### Assigned task
Among the entries, find each line that includes the string "Sandvika" and list it.

### Input material
● ● ●
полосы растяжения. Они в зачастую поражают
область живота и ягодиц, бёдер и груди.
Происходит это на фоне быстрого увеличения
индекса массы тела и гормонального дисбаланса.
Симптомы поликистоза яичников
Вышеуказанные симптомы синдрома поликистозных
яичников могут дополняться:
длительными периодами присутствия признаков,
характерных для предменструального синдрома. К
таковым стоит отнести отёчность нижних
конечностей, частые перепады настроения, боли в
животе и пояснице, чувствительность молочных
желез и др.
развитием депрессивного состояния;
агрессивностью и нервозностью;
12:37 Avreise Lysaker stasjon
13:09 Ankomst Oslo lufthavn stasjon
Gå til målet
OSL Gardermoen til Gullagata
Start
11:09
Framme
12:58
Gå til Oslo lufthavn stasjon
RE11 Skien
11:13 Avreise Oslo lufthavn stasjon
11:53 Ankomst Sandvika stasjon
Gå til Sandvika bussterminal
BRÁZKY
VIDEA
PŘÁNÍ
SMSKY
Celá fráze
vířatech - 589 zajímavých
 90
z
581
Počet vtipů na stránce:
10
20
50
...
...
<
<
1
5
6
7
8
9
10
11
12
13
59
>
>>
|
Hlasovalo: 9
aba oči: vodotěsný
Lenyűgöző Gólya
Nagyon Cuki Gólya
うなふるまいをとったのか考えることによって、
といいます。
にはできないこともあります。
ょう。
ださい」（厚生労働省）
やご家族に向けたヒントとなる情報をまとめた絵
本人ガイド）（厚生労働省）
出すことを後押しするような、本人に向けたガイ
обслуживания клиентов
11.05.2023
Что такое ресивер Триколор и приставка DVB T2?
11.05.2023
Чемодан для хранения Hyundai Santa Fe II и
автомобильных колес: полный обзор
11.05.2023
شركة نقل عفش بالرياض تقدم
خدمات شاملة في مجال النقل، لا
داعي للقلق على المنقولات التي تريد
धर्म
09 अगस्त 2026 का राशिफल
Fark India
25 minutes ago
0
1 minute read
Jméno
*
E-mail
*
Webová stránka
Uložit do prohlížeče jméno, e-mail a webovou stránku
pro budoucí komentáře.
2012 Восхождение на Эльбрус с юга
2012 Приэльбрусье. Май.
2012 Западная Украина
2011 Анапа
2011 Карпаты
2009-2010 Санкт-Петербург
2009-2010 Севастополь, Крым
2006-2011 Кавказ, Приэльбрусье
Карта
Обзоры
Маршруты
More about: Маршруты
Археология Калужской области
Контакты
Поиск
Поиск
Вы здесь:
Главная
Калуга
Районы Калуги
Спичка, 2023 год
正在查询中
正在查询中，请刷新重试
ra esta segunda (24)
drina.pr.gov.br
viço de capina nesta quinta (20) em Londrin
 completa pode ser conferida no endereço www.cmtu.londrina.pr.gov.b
● ● ●
### Answer to this exercise
11:53 Ankomst Sandvika stasjon
Gå til Sandvika bussterminal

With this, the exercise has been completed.